Он нерешительно делает два-три шага и снова останавливается.
— Нет, дружище, - говорит он с такой горькой улыбкой, что самое каменное сердце при виде её содрогнулось бы от жалости. – Не могу. Я слишком к этому пристрастился. Теперь уже так просто не отвыкнешь. Зайди пока в ресторан, а я тебя потом найду. Не сожалей обо мне… не надо.
И он уходит нетвёрдыми шагами, а я с досады направляюсь в первое попавшееся кафе, и, сидя за рюмкой абсента или коньяка, благодарю судьбу за то, что смолоду научился сдерживать свои страсти.
Немного погодя он является и садится рядом со мной.
В глазах его светится дикое, нездоровое возбуждение, но он старается скрыть сознание своей вины под маской натянутой весёлости. Я молчу, так как говорить в данную минуту было бы бесполезно. Но вечером, когда мы остаёмся одни в номере, и всё вокруг погружается в тишину, столь характерную для отеля, куда постоянно приезжают путешественники с родственниками и громоздкими багажами, - я обращаюсь к нему с кротким упрёком:
— Скажи мне на милость, как же мы ухитримся посетить те места, которые нам действительно нужно посетить – кафе-шантаны, концерты, увеселительные сады, оперетку наконец – если будем тратить драгоценное время на беготню по церквям?
Он потрясён правотой моих слов и обещает исправиться.
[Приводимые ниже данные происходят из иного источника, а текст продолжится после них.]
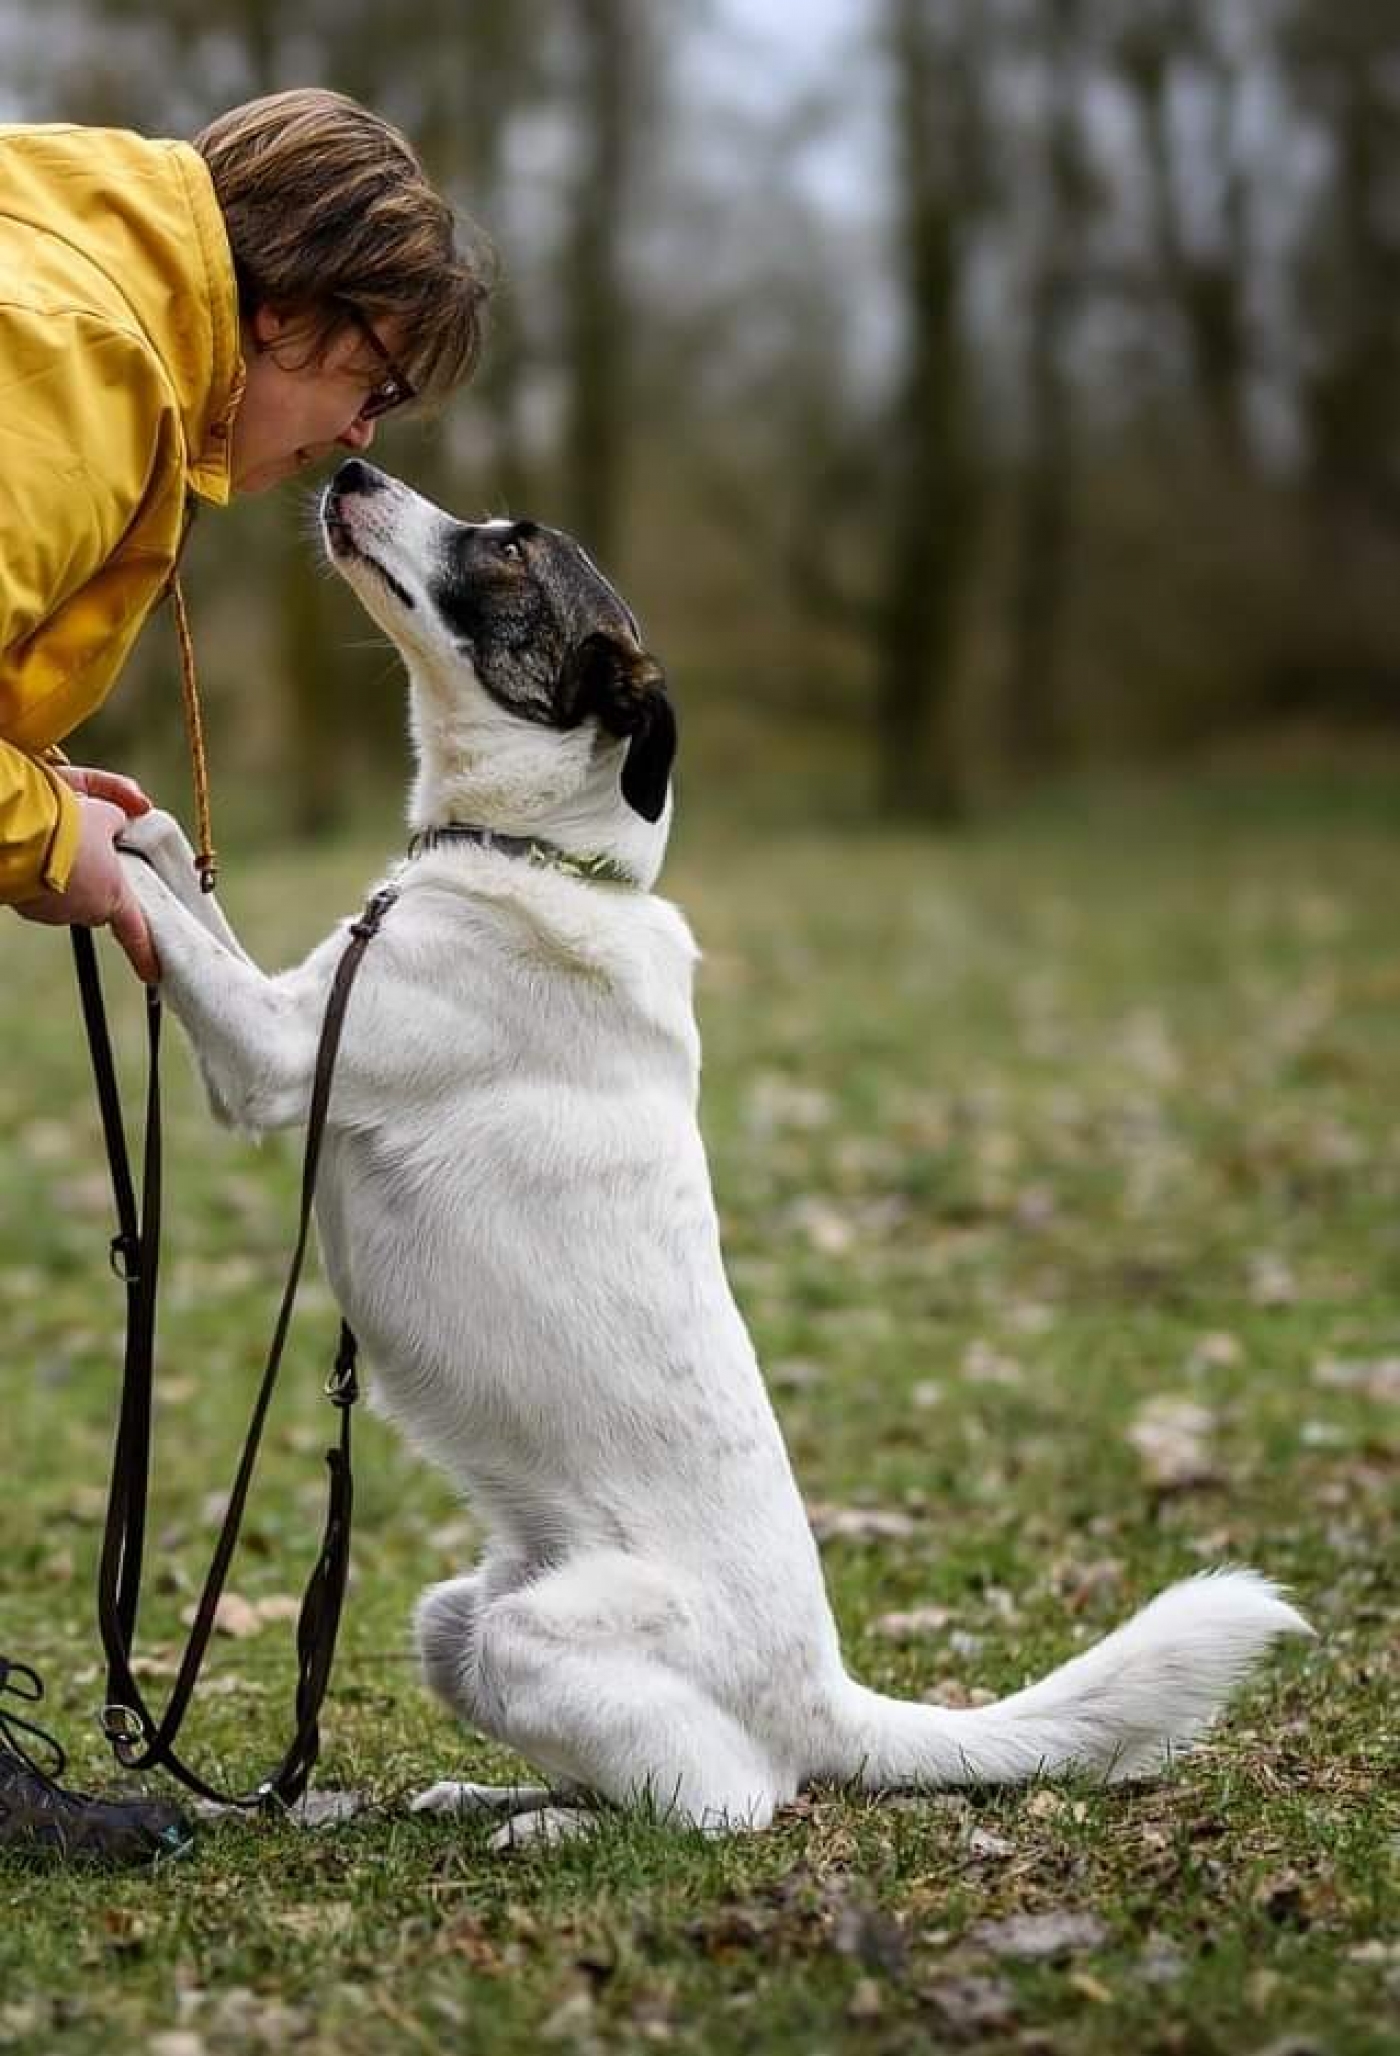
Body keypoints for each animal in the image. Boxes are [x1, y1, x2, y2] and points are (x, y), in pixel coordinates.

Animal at [118, 458, 1310, 1843]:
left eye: (512, 547)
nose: (353, 469)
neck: (541, 859)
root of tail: (827, 1695)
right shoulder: (273, 1023)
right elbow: (185, 887)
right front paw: (124, 814)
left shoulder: (270, 1057)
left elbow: (174, 933)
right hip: (453, 1618)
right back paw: (493, 1790)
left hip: (534, 1638)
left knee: (727, 1802)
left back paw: (552, 1826)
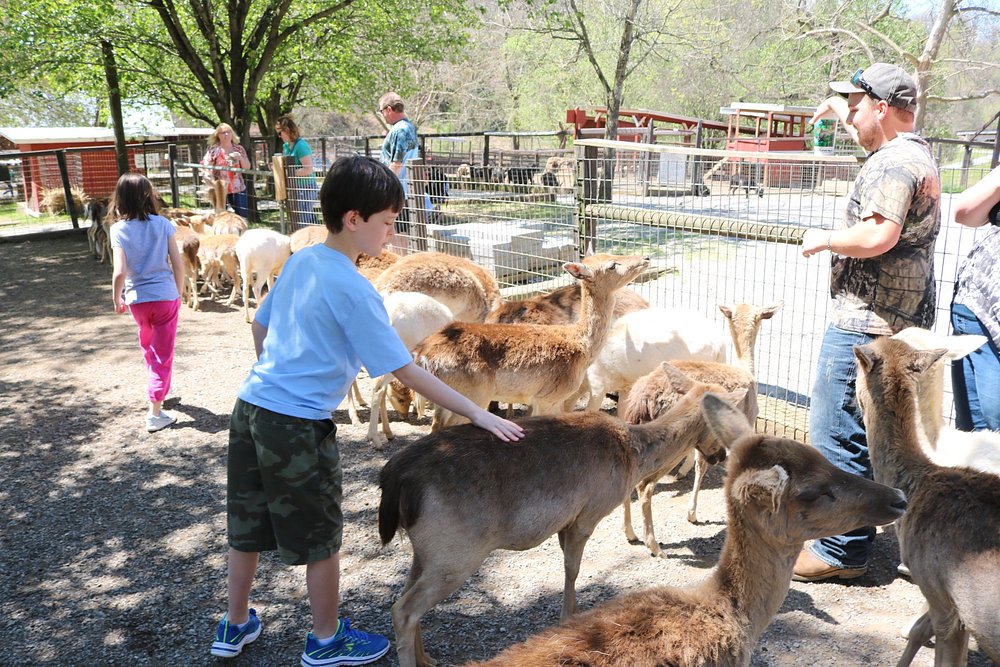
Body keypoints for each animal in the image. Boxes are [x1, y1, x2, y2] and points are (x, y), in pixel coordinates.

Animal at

Со слезами в голосе он клянётся, что за всё время нашего путешествия больше не заглянет ни в одну церковь. Но на следующее утро при первом же искушении его добрые намерения разлетаются, и повторяется старая история. Не стоит сердиться на него: он и сам не рад, что так выходит, но ничего не может с собой поделать."
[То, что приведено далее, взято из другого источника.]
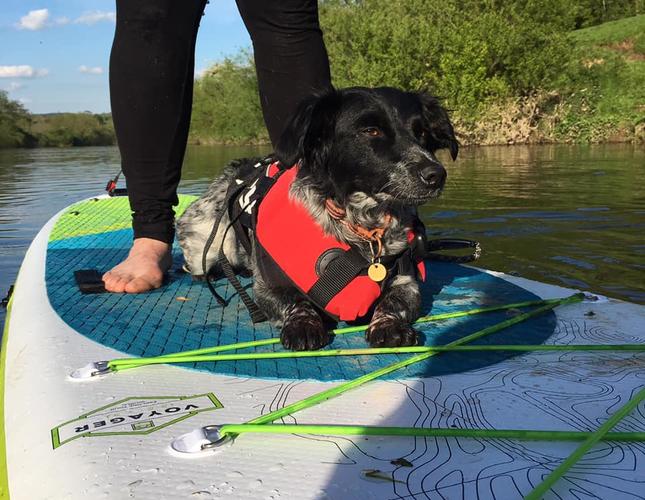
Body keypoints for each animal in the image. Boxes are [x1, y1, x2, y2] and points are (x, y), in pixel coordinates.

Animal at [176, 86, 458, 352]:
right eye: (371, 131)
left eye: (422, 133)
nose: (436, 174)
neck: (360, 226)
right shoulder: (268, 287)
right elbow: (296, 302)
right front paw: (303, 323)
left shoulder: (406, 281)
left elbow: (393, 302)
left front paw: (389, 324)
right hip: (206, 249)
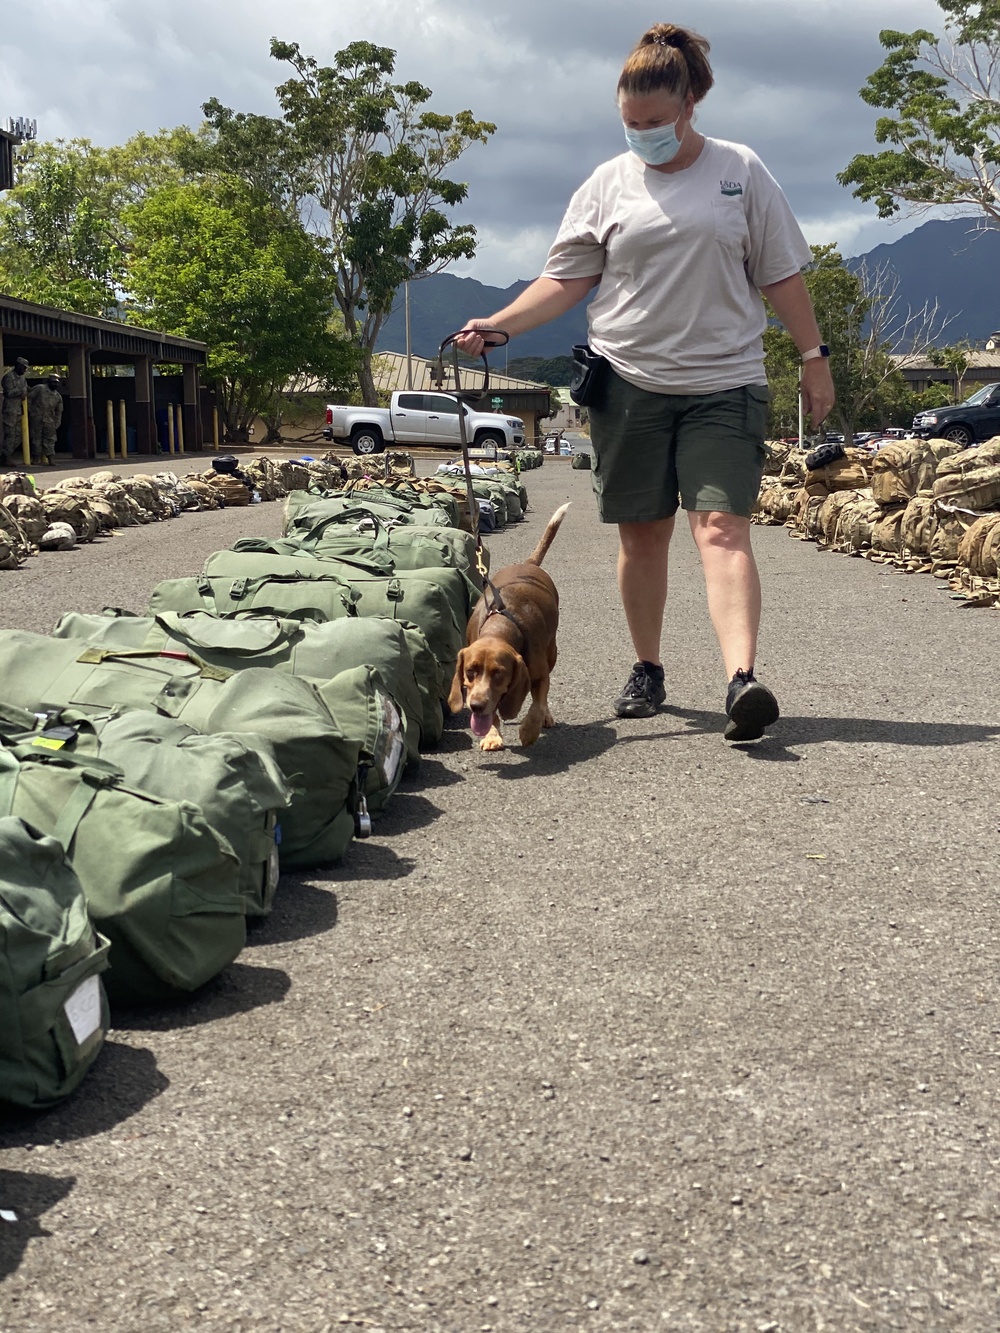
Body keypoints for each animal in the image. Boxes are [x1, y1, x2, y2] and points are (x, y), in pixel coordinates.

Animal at [448, 501, 568, 751]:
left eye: (499, 674)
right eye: (470, 671)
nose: (475, 706)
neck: (500, 625)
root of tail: (527, 563)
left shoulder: (540, 675)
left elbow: (537, 704)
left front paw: (529, 731)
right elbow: (493, 714)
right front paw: (492, 735)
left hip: (552, 653)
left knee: (542, 698)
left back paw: (545, 718)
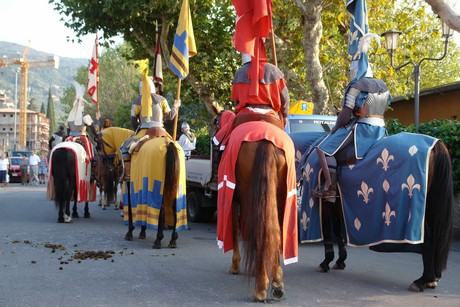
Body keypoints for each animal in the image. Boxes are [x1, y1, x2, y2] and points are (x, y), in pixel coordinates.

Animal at [217, 121, 298, 304]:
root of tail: (265, 139)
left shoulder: (234, 199)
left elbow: (235, 229)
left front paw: (235, 265)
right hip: (279, 197)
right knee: (274, 232)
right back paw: (276, 283)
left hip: (247, 196)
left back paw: (260, 287)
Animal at [298, 131, 452, 292]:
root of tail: (436, 145)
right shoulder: (336, 203)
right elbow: (338, 230)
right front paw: (340, 260)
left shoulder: (325, 202)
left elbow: (328, 229)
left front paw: (326, 261)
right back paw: (433, 278)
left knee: (428, 238)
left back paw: (422, 280)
— Простите, - сказала бледная юная девушка, подходя к моему столу неуверенной походкой и глядя на меня исподлобья,- а можно я пойду домой?
Должно быть, от жары и умственных усилий она перепутала меня с преподавателем. Или с кем-нибудь ещё.
— Идите, голубушка, - разрешила я, поправляя невидимый библиотечный пучок на затылке. Пучок немедленно перекосился снова. – Идите. Вам уже давно пора.
Она просветлела лицом и тотчас испарилась, оставив за собой на столе груду энциклопедий. С раскрытой страницы мечтательно ухмылялась длинная немецкая физиономия Шиллера, романтически подпёртая рукой. Неужели это он доконал бедняжку?
А вот я когда-то любила его многословную трескотню. И, признаться, до сих пор люблю. Он вообще значительно глубже, чем хочет казаться. Его болтливый идеализм может забавлять, но он абсолютно не противен, потому что при любых обстоятельствах остаётся здоровым.
Достоевский тоже любил Шиллера. Но это он зря, между прочим. Потому что – не в коня корм.